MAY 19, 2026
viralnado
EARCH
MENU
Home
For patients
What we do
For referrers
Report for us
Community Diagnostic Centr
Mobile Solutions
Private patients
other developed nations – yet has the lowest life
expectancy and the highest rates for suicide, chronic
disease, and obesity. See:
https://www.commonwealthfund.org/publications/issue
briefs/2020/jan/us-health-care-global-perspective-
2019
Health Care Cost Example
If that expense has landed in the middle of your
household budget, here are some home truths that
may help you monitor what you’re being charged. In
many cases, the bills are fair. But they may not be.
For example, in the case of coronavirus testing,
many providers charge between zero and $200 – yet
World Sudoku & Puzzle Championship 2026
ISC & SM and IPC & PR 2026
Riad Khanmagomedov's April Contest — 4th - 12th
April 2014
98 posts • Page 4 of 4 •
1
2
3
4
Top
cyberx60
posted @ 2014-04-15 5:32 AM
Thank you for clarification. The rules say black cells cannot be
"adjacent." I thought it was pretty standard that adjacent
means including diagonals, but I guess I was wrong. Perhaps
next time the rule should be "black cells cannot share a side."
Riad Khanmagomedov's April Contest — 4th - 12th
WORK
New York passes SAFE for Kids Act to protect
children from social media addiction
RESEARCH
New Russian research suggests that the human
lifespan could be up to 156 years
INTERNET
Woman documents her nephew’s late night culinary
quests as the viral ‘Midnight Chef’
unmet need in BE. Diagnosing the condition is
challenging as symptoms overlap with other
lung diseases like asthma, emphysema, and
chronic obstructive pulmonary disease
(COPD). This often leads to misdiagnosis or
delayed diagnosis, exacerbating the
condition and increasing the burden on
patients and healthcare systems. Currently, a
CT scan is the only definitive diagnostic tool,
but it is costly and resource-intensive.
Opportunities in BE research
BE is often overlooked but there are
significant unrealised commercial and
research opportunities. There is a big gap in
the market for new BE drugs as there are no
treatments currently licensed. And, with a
***
§ Goal of the exercise:
Looking at the listing above, count each line that contains the word "black" and write the number with nothing else.

§ Answer to the exercise:
2